◆ Entries shown ◆
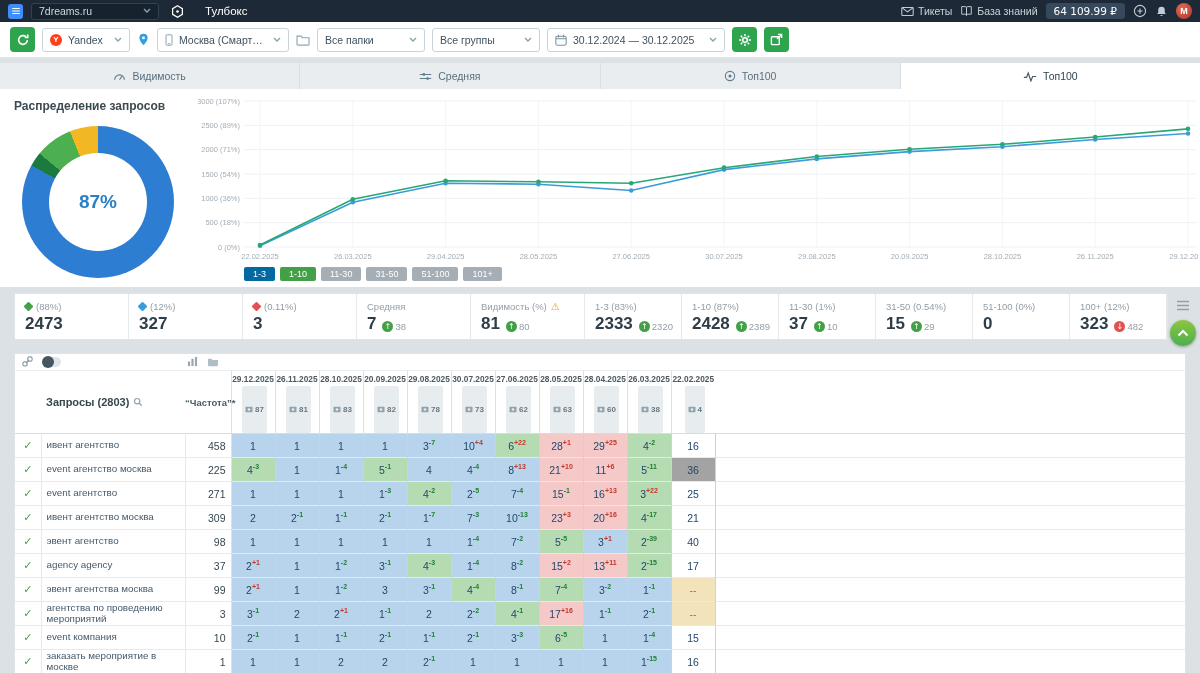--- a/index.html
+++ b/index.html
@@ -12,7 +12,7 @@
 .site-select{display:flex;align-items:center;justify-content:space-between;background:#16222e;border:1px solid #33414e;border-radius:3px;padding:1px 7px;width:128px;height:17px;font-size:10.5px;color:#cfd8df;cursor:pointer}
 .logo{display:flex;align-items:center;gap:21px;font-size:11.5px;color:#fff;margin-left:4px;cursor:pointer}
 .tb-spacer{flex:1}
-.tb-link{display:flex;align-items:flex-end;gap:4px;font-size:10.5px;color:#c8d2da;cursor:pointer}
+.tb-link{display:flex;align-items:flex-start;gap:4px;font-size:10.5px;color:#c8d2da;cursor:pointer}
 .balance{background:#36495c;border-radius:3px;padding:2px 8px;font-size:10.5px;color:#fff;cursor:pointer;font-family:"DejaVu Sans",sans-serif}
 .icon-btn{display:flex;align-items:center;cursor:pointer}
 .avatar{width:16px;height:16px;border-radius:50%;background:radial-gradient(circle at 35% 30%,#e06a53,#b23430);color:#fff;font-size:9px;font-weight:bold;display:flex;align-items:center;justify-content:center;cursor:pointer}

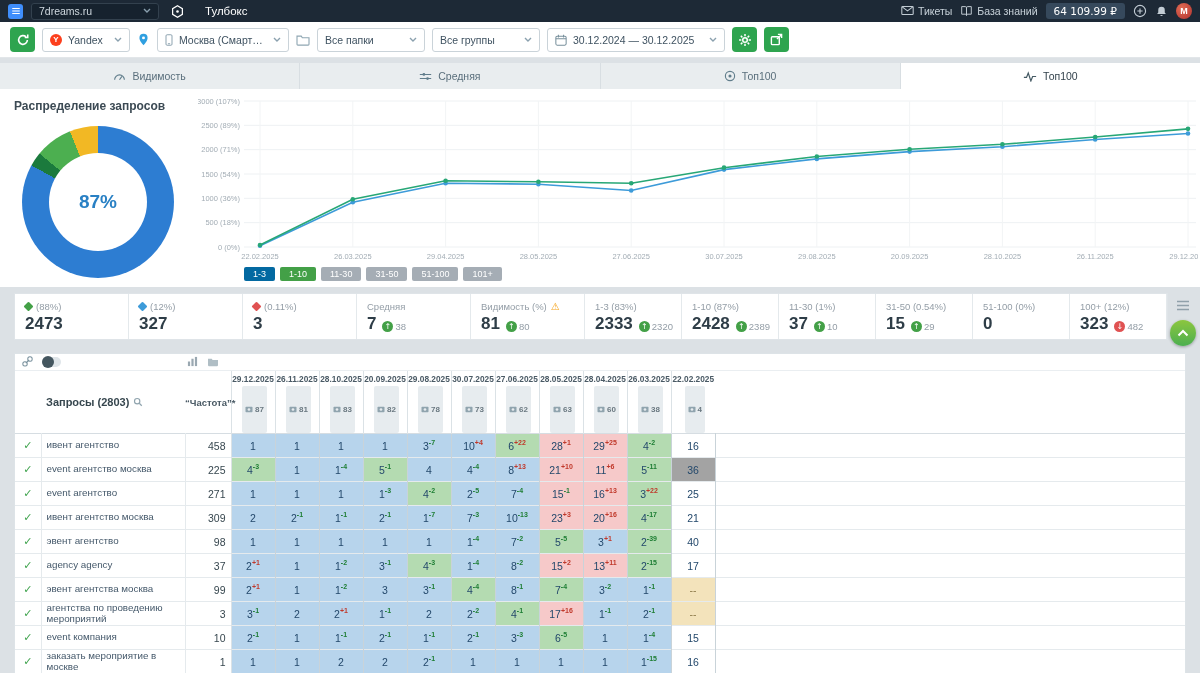--- a/index.html
+++ b/index.html
@@ -317,7 +317,7 @@
             <circle cx="990" cy="33.83733333333333" r="2.3" fill="#27a776"></circle>
           </svg>
         <div class="legend" id="legend">
-            <span class="chip" style="background: #0369a1;">1-3</span>
+            <span class="chip" style="background: #d946ef;">1-3</span>
             <span class="chip" style="background: rgb(67, 160, 71);">1-10</span>
             <span class="chip" style="background: rgb(165, 173, 181);">11-30</span>
             <span class="chip" style="background: rgb(165, 173, 181);">31-50</span>

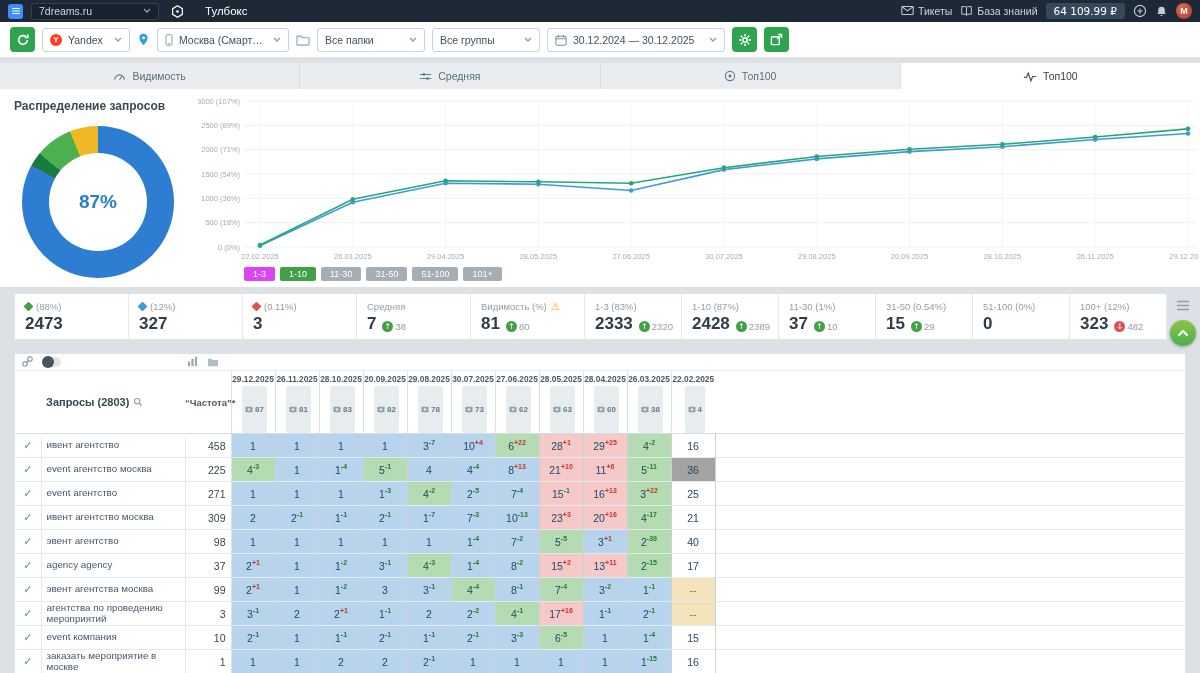--- a/index.html
+++ b/index.html
@@ -576,7 +576,7 @@
           <tr>
             <td class="td-check"><span class="sym">✓</span></td>
             <td class="td-q">ивент агентство москва</td>
-            <td class="td-f">309</td>
+            <td class="td-f">316</td>
             <td class="td-p" style="background:#b7d4ec">2</td>
             <td class="td-p" style="background:#b7d4ec">2<sup style="color:#1e7e34">-1</sup></td>
             <td class="td-p" style="background:#b7d4ec">1<sup style="color:#1e7e34">-1</sup></td>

◆ Task requirements ◆
Copy all of the listing word for word, minus the images.

◆ Result ◆
--- a/index.html
+++ b/index.html
@@ -12,7 +12,7 @@
 .site-select{display:flex;align-items:center;justify-content:space-between;background:#16222e;border:1px solid #33414e;border-radius:3px;padding:1px 7px;width:128px;height:17px;font-size:10.5px;color:#cfd8df;cursor:pointer}
 .logo{display:flex;align-items:center;gap:21px;font-size:11.5px;color:#fff;margin-left:4px;cursor:pointer}
 .tb-spacer{flex:1}
-.tb-link{display:flex;align-items:flex-end;gap:4px;font-size:10.5px;color:#c8d2da;cursor:pointer}
+.tb-link{display:flex;align-items:flex-start;gap:4px;font-size:10.5px;color:#c8d2da;cursor:pointer}
 .balance{background:#36495c;border-radius:3px;padding:2px 8px;font-size:10.5px;color:#fff;cursor:pointer;font-family:"DejaVu Sans",sans-serif}
 .icon-btn{display:flex;align-items:center;cursor:pointer}
 .avatar{width:16px;height:16px;border-radius:50%;background:radial-gradient(circle at 35% 30%,#e06a53,#b23430);color:#fff;font-size:9px;font-weight:bold;display:flex;align-items:center;justify-content:center;cursor:pointer}

--- a/index.html
+++ b/index.html
@@ -317,7 +317,7 @@
             <circle cx="990" cy="33.83733333333333" r="2.3" fill="#27a776"></circle>
           </svg>
         <div class="legend" id="legend">
-            <span class="chip" style="background: #0369a1;">1-3</span>
+            <span class="chip" style="background: #d946ef;">1-3</span>
             <span class="chip" style="background: rgb(67, 160, 71);">1-10</span>
             <span class="chip" style="background: rgb(165, 173, 181);">11-30</span>
             <span class="chip" style="background: rgb(165, 173, 181);">31-50</span>

--- a/index.html
+++ b/index.html
@@ -576,7 +576,7 @@
           <tr>
             <td class="td-check"><span class="sym">✓</span></td>
             <td class="td-q">ивент агентство москва</td>
-            <td class="td-f">309</td>
+            <td class="td-f">316</td>
             <td class="td-p" style="background:#b7d4ec">2</td>
             <td class="td-p" style="background:#b7d4ec">2<sup style="color:#1e7e34">-1</sup></td>
             <td class="td-p" style="background:#b7d4ec">1<sup style="color:#1e7e34">-1</sup></td>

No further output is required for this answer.